Data records

#####

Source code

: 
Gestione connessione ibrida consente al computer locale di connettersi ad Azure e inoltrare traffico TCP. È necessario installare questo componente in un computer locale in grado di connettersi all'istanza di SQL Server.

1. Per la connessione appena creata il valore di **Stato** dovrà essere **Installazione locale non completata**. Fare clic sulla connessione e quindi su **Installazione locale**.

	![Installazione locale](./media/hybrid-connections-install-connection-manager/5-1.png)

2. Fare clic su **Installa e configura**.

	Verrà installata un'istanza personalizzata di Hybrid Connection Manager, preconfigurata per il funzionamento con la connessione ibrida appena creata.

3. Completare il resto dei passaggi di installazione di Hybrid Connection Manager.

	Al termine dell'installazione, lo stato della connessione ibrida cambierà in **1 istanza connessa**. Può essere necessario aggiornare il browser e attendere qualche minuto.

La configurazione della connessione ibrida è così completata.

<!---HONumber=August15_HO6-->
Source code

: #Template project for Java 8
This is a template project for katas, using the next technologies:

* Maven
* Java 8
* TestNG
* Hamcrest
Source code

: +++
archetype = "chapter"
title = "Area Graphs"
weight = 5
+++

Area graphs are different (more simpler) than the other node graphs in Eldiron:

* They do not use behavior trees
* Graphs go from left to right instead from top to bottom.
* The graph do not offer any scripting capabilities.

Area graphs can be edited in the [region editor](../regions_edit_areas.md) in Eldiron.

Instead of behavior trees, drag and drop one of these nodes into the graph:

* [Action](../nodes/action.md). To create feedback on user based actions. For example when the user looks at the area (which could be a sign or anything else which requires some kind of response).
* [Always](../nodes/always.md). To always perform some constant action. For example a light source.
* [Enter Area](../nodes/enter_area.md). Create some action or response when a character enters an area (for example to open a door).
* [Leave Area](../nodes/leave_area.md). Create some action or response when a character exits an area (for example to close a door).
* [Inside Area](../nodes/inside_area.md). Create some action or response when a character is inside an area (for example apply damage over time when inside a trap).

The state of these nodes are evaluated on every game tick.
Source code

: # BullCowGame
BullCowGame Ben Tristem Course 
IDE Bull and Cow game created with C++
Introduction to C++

#####

ABOUT THIS TASK
Number every line of the rows above as a list, leaving out the blank lines.

REPLY TO THE EXERCISE
1. Source code
2. : 
3. Gestione connessione ibrida consente al computer locale di connettersi ad Azure e inoltrare traffico TCP. È necessario installare questo componente in un computer locale in grado di connettersi all'istanza di SQL Server.
4. 1. Per la connessione appena creata il valore di **Stato** dovrà essere **Installazione locale non completata**. Fare clic sulla connessione e quindi su **Installazione locale**.
5. 	![Installazione locale](./media/hybrid-connections-install-connection-manager/5-1.png)
6. 2. Fare clic su **Installa e configura**.
7. 	Verrà installata un'istanza personalizzata di Hybrid Connection Manager, preconfigurata per il funzionamento con la connessione ibrida appena creata.
8. 3. Completare il resto dei passaggi di installazione di Hybrid Connection Manager.
9. 	Al termine dell'installazione, lo stato della connessione ibrida cambierà in **1 istanza connessa**. Può essere necessario aggiornare il browser e attendere qualche minuto.
10. La configurazione della connessione ibrida è così completata.
11. <!---HONumber=August15_HO6-->
12. Source code
13. : #Template project for Java 8
14. This is a template project for katas, using the next technologies:
15. * Maven
16. * Java 8
17. * TestNG
18. * Hamcrest
19. Source code
20. : +++
21. archetype = "chapter"
22. title = "Area Graphs"
23. weight = 5
24. +++
25. Area graphs are different (more simpler) than the other node graphs in Eldiron:
26. * They do not use behavior trees
27. * Graphs go from left to right instead from top to bottom.
28. * The graph do not offer any scripting capabilities.
29. Area graphs can be edited in the [region editor](../regions_edit_areas.md) in Eldiron.
30. Instead of behavior trees, drag and drop one of these nodes into the graph:
31. * [Action](../nodes/action.md). To create feedback on user based actions. For example when the user looks at the area (which could be a sign or anything else which requires some kind of response).
32. * [Always](../nodes/always.md). To always perform some constant action. For example a light source.
33. * [Enter Area](../nodes/enter_area.md). Create some action or response when a character enters an area (for example to open a door).
34. * [Leave Area](../nodes/leave_area.md). Create some action or response when a character exits an area (for example to close a door).
35. * [Inside Area](../nodes/inside_area.md). Create some action or response when a character is inside an area (for example apply damage over time when inside a trap).
36. The state of these nodes are evaluated on every game tick.
37. Source code
38. : # BullCowGame
39. BullCowGame Ben Tristem Course 
40. IDE Bull and Cow game created with C++
41. Introduction to C++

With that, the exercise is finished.